(Stored data entries)
BEGIN

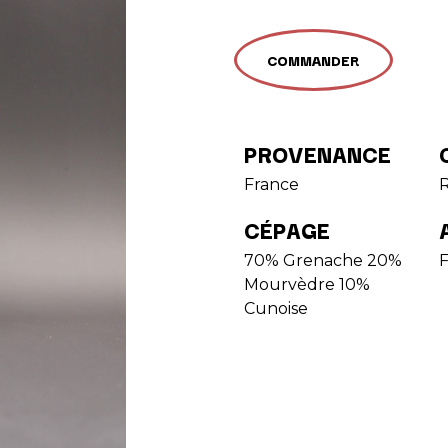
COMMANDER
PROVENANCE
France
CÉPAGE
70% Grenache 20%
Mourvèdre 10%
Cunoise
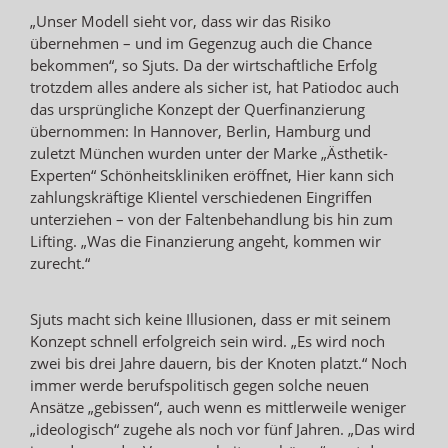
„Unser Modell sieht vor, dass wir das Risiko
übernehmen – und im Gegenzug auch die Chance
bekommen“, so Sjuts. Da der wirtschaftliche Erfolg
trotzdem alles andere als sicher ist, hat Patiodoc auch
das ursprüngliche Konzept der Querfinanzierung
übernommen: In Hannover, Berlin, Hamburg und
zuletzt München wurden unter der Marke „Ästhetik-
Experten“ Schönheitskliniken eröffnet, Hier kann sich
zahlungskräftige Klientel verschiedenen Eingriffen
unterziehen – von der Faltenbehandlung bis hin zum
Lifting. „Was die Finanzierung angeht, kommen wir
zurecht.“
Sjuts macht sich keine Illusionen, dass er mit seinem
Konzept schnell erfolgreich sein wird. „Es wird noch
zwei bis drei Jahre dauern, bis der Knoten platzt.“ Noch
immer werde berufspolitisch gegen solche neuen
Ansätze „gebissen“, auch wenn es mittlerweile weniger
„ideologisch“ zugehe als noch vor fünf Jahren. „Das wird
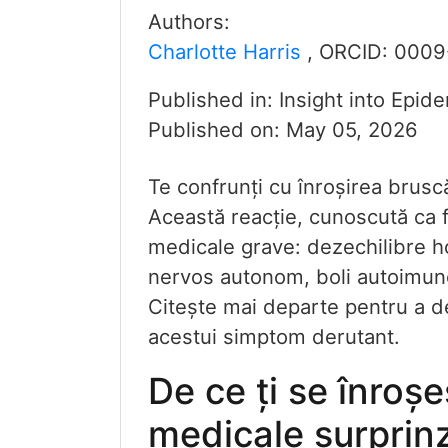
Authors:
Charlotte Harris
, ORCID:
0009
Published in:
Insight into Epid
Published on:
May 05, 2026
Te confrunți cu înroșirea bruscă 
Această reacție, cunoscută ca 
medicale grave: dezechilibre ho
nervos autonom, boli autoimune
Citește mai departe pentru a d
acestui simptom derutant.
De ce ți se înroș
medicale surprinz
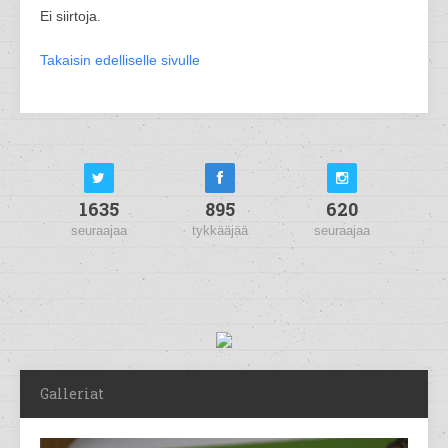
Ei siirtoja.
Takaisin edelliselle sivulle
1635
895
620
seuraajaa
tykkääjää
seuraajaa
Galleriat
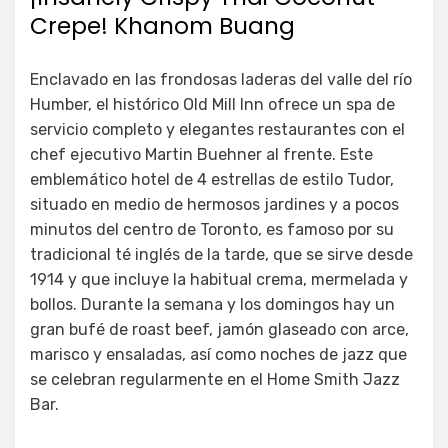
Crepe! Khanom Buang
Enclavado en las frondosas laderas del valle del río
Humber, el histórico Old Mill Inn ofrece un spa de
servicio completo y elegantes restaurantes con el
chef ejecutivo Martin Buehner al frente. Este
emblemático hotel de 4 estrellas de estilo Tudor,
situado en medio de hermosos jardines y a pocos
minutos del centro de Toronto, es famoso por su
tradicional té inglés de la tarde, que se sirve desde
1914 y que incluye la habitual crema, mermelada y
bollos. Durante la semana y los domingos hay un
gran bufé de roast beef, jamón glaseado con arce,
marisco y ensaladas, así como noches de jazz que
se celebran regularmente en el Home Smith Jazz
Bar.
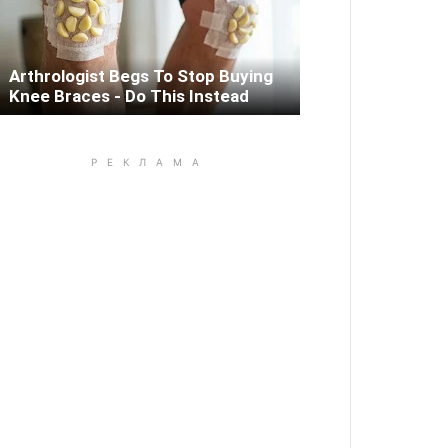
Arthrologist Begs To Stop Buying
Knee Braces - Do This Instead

END
BEGIN

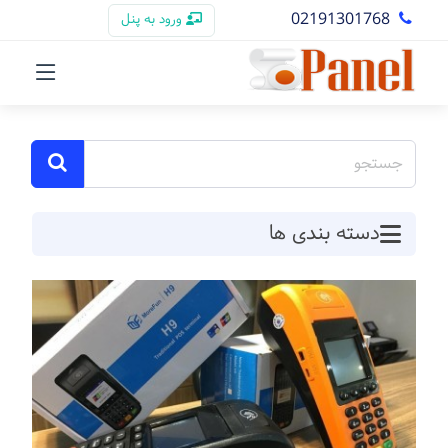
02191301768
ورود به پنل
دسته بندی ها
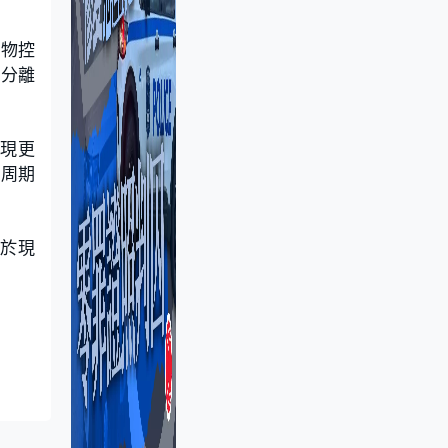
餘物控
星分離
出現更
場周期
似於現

END

▸ **Written task**:
The lines to return are those in the records above that hold the word "wird".

▸ **Solution to this exercise**:
Konzept schnell erfolgreich sein wird. „Es wird noch
„ideologisch“ zugehe als noch vor fünf Jahren. „Das wird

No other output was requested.